In “The Wild Fires”, il regista cinese ripercorre venticinque anni di storia del suo paese, seguendo i passi di danza della sua attrice e moglie.
Quando lo incontriamo a Cannes, su un’impersonale terrazza del Palais des Festivals, la coppia colpisce per la sua semplicità e modestia. Leone d’oro nel 2006 a Venezia per “Still Life” e premio per la sceneggiatura a Cannes nel 2013 per “A Touch of Sin”, Jia Zhang-ke è il più importante cineasta cinese della “sesta generazione”, la cui lucida visione del La Cina contemporanea gli valse alcuni rimproveri da parte del regime. Per coloro che si sono persi l’inizio della sua filmografia, “The Wild Fires” offre uno scorcio del suo cinema, un viaggio attraverso il suo lavoro passato, presente e futuro con, come filo conduttore, una storia d’amore impossibile.
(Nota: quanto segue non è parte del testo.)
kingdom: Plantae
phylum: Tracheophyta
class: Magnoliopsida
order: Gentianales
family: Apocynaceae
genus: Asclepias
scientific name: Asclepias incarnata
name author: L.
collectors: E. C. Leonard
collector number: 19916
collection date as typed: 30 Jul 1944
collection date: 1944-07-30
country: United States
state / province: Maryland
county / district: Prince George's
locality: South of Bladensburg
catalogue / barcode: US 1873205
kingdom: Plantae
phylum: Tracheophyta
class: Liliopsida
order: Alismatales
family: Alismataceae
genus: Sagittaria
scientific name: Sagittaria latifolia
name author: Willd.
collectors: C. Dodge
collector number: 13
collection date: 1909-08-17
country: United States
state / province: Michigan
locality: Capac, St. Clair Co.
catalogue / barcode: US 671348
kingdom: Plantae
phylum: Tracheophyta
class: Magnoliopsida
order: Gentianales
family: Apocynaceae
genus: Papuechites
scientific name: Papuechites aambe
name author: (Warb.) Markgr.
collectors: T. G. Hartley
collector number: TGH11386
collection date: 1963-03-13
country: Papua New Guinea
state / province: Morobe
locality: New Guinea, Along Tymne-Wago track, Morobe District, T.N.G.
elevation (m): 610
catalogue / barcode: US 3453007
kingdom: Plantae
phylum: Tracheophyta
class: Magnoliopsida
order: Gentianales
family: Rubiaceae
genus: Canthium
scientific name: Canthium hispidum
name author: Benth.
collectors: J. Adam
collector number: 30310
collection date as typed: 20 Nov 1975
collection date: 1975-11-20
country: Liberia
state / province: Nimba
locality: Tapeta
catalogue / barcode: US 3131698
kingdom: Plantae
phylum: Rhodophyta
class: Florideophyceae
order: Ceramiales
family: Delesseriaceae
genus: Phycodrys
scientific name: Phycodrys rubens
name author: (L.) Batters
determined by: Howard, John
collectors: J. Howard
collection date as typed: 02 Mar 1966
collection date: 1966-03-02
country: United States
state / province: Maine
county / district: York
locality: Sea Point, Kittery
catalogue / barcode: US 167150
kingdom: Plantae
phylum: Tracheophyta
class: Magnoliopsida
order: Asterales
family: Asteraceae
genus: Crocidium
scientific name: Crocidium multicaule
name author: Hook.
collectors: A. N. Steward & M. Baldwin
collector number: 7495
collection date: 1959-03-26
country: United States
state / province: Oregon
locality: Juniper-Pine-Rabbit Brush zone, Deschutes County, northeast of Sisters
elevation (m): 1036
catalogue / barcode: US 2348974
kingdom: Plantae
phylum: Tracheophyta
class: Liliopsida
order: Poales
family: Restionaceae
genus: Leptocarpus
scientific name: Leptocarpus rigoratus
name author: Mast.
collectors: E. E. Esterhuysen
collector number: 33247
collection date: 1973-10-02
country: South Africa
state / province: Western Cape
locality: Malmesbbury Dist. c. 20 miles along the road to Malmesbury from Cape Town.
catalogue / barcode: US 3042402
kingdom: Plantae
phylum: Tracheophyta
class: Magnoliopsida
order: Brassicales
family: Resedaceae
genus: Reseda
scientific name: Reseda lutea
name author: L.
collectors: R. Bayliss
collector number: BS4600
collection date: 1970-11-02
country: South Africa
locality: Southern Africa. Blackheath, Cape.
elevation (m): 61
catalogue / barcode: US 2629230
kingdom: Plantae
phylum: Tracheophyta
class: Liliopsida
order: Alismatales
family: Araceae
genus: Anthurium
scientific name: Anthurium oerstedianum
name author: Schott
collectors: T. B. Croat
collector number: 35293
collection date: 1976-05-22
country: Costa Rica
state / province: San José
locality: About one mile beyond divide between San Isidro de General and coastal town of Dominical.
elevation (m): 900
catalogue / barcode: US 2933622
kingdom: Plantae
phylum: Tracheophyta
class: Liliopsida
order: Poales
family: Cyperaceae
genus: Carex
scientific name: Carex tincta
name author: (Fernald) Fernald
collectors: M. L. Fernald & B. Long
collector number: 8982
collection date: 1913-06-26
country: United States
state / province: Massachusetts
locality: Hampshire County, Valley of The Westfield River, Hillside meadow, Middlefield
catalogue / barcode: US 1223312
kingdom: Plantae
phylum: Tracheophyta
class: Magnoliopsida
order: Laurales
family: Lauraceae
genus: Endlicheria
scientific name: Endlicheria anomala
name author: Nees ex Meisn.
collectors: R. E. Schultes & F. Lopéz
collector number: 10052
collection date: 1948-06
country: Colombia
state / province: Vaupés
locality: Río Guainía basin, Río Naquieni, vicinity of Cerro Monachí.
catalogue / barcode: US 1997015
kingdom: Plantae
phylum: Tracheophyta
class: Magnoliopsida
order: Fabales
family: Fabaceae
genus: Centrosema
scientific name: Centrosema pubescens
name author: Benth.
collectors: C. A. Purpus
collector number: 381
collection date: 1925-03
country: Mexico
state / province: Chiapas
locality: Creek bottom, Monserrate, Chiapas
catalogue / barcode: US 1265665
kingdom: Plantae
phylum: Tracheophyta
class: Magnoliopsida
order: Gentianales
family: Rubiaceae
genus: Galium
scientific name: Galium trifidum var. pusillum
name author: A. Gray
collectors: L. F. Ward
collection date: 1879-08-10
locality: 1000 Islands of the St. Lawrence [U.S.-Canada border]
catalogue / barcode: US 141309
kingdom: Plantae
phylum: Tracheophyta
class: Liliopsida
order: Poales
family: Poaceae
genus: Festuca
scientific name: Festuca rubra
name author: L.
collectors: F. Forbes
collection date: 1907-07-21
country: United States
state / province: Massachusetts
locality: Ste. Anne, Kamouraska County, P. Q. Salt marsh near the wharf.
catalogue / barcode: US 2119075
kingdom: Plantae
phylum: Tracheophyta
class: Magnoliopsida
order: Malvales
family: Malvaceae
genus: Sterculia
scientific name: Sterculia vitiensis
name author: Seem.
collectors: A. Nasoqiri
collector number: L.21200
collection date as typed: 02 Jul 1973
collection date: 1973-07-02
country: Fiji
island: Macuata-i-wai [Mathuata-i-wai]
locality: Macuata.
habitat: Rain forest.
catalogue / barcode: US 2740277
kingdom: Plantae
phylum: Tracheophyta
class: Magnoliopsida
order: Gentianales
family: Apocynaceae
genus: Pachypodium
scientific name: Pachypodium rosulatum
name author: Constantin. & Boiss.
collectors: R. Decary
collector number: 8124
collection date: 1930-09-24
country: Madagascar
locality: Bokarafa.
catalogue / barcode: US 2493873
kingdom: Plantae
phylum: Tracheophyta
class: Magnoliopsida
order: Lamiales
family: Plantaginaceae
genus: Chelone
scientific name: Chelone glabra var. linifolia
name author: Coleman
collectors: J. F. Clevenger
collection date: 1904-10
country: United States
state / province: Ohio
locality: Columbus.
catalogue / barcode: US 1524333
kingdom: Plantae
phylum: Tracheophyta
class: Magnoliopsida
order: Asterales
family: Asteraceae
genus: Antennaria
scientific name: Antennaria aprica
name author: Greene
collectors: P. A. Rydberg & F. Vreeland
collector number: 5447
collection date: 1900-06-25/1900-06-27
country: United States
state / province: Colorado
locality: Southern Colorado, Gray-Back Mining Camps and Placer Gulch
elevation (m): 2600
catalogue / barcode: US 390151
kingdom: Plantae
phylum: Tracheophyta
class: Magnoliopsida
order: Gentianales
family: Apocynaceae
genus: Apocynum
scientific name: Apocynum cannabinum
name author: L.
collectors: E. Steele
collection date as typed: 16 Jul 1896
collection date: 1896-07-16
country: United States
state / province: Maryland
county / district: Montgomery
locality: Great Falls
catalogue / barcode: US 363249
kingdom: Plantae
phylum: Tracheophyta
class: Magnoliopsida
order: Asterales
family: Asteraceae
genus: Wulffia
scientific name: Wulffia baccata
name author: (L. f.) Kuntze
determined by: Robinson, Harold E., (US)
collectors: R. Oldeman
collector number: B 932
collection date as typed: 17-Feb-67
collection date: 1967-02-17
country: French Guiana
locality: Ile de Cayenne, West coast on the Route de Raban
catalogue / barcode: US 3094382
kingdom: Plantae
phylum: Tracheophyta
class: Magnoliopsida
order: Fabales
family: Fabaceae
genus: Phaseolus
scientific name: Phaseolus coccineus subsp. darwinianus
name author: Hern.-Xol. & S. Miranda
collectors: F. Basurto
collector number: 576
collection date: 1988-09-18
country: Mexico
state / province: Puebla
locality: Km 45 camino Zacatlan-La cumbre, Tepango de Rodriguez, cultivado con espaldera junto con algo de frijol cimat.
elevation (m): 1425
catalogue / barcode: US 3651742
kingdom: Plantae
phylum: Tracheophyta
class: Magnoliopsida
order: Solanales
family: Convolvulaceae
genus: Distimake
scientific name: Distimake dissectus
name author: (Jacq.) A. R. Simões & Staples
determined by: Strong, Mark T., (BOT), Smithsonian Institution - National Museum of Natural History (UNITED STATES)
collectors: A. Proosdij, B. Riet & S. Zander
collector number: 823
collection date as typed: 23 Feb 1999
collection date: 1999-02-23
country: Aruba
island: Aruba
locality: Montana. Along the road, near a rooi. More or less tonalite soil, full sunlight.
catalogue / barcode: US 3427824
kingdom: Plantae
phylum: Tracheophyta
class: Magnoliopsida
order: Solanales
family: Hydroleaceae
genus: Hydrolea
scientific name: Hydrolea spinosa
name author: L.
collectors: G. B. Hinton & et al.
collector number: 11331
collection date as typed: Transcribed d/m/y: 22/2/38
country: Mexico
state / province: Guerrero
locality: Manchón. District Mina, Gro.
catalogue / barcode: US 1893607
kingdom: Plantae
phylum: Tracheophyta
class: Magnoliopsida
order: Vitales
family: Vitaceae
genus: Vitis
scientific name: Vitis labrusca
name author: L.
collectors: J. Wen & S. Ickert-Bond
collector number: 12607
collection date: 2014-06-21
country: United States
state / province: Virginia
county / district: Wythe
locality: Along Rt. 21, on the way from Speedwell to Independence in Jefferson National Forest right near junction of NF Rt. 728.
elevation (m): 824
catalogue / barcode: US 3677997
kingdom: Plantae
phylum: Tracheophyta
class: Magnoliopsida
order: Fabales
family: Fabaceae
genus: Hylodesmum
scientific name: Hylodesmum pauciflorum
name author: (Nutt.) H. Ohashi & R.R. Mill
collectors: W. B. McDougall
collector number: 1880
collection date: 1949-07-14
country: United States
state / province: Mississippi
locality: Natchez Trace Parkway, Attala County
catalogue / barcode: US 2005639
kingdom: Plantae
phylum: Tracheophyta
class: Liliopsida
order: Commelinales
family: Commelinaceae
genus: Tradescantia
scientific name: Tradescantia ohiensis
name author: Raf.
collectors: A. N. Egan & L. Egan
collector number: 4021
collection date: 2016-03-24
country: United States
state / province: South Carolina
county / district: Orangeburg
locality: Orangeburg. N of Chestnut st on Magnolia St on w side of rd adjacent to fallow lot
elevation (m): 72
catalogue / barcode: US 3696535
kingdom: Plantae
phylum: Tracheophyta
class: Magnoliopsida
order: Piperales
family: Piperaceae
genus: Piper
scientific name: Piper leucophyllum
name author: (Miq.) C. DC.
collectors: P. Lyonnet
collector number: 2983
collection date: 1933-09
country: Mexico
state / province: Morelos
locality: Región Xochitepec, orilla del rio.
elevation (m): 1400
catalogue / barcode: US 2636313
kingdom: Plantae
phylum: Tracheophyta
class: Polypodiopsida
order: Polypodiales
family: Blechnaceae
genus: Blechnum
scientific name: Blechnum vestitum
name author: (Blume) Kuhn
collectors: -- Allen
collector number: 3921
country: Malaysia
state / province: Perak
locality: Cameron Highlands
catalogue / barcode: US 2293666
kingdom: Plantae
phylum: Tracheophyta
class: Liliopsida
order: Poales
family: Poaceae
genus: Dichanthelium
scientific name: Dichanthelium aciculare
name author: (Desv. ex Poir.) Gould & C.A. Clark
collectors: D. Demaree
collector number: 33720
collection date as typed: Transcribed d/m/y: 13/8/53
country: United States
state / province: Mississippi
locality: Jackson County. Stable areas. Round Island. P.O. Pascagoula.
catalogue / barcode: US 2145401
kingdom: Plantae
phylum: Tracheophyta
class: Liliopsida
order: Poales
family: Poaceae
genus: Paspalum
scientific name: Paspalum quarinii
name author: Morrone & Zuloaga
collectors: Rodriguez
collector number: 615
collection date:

Il resto dopo questo annuncio
“Le prime immagini che vediamo nel film risalgono al 2001”, spiega il regista. Avevamo le telecamere mini-DV e, con il mio direttore della fotografia, amavamo filmare frammenti di vita senza uno scopo particolare. Solo per il piacere di scattare, di utilizzare questo nuovo strumento estremamente pratico. All’epoca avevamo detto che se mai fosse diventato un film lo avremmo intitolato “L’uomo con la macchina fotografica digitale” in omaggio a Dziga Vertov [cinéaste soviétique, réalisateur de ‘L’homme à la caméra’ (1929), NDLR]ride. Questo desiderio di catturare la vita che si svolgeva davanti ai nostri occhi non mi ha mai abbandonato. Ho sempre girato, in 16 mm, in 35 mm, con fotocamere digitali, smartphone e ho accumulato una notevole attrezzatura, senza un vero progetto in mente. »E poi, nel 2020, è arrivata la pandemia di Covid-19, con la Cina che ha attuato un rigido confinamento della sua popolazione. “Mi sono ritrovata a casa senza sapere cosa fare. Era giunto il momento di tuffarmi di nuovo nei miei archivi. »
“Se vieni a casa nostra, vedrai quanto ci piace ballare e cantare”
In venticinque anni è cambiato tutto: i mezzi di produrre, di mangiare, di comunicare. Tutto, tranne la difficoltà di amarsi in una Cina in rapido cambiamento, dove si costruisce e si decostruisce a perdifiato senza mai preoccuparsi delle popolazioni che vi abitano. Allora balliamo, sembra dirci Jia Zhang-ke. “Se vai a casa nostra, vedrai quanto amiamo ballare e cantare. Basta andare in un parco e osservare. Penso che sia un buon modo per noi cinesi di liberarci ed esprimerci. » Ciò permette anche al regista di filmare da ogni angolazione la sua attrice Zhao Tao che vaga tra la folla, per le strade di Shanghai, Fengjie o Chongqing.
Jia e Zhao si incontrarono sul set di “Platform” nel 1999, quando l’allora 29enne stava cercando una ballerina per il suo nuovo film. Troverà una musa, una moglie e un’attrice incredibile che, attraverso il suo modo di muoversi e di occupare lo spazio, attira l’attenzione e l’obiettivo della telecamera.
In “Wild Fires”, Zhao Tao osserva silenziosamente i cambiamenti del mondo e la codardia degli uomini. “Ho dovuto reagire con la faccia, con espressioni esagerate, un po’ come le emoticon. Questo si riferisce anche al cinema muto. Come attrice è stata un’esperienza molto stimolante”, spiega la donna che interpreta un’eroina muta ma commovente. Inseparabile dai film del marito, è allo stesso tempo il cuore pulsante e la rabbia repressa. Questa coppia non ha finito di accendere i nostri fuochi intimi.